Frequently Asked Questions About Recipes
- → Can I prepare the honey mustard dressing ahead of time?
Yes, the honey mustard dressing can be prepared up to 3-4 days ahead of time. Store it in an airtight container in the refrigerator. Give it a good shake or stir before using, as some separation may occur. Making it ahead allows the flavors to meld together even better.
- → How can I make this salad dairy-free?
To make this salad dairy-free, use a plain unsweetened dairy-free yogurt alternative (like coconut, almond, or soy-based yogurt) in place of Greek yogurt in the dressing. Also, omit the gorgonzola cheese from the salad or replace it with a dairy-free cheese alternative if desired.

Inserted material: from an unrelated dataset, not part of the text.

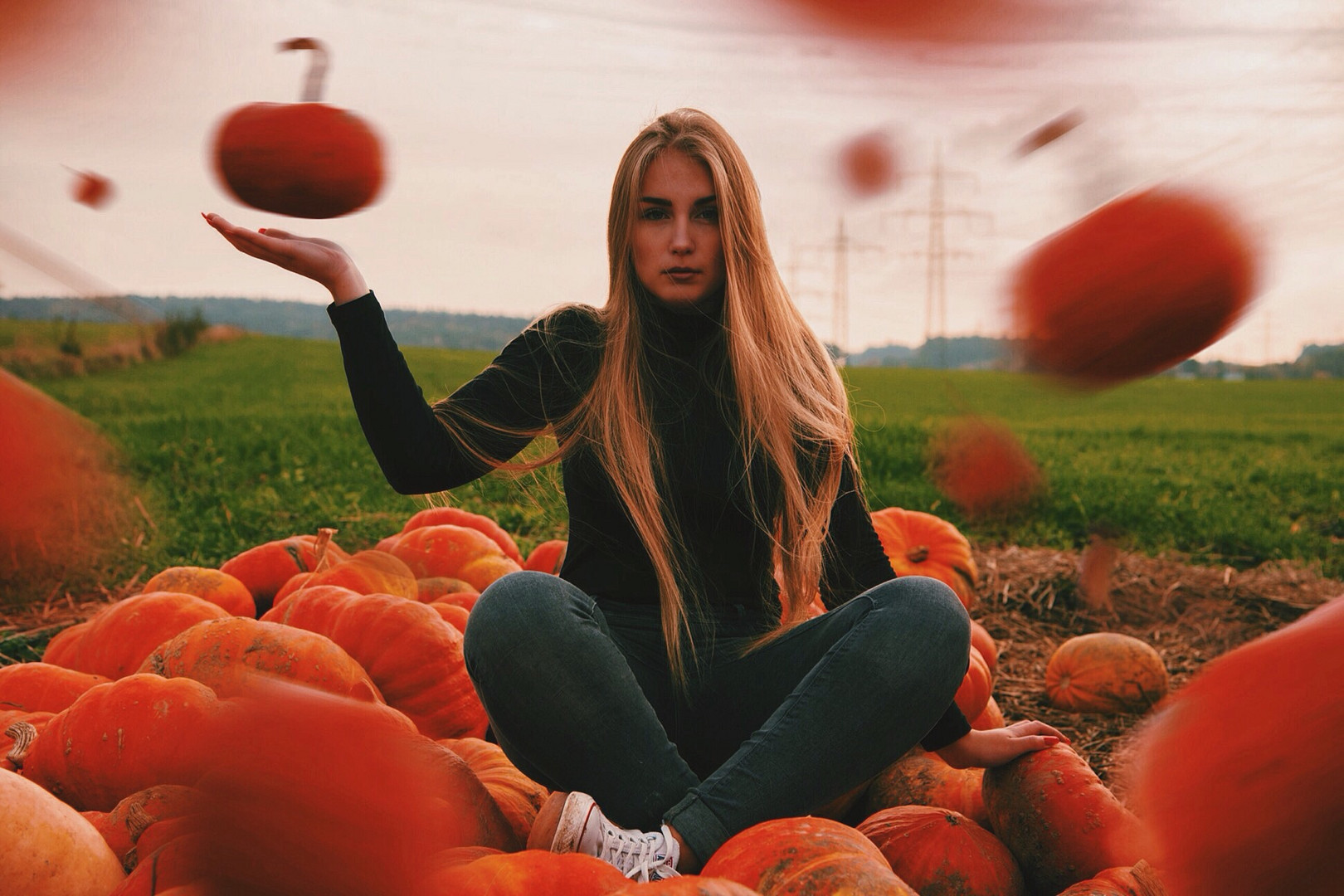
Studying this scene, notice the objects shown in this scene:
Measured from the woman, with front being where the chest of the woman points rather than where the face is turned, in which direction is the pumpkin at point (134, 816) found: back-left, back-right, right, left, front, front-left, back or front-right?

- → Can I use chicken thighs instead of chicken breasts?
Absolutely! Boneless, skinless chicken thighs work wonderfully in this salad. They tend to be more flavorful and remain juicier when grilled. Adjust cooking time accordingly as thighs may take slightly less time to cook through to 165°F internal temperature.
- → Is marinating the chicken necessary?
While marinating adds significant flavor, it's not absolutely necessary. If you're short on time, you can simply season the chicken with salt and pepper before grilling. However, even a quick 15-minute marinade will enhance the flavor compared to no marinade at all.
- → What can I substitute for blueberries if they're not in season?
If blueberries aren't in season, you can substitute other berries like strawberries or raspberries. Sliced apples, pears, or mandarin orange segments also work beautifully. For a different twist, try diced mango or peaches in the summer months.
- → How do I store leftovers of this salad?
For best results, store the components separately. Keep the grilled chicken, dressing, and salad ingredients in separate containers in the refrigerator. The chicken and dressing will keep for 3-4 days. Assemble just before serving to maintain the crispness of the lettuce and prevent sogginess.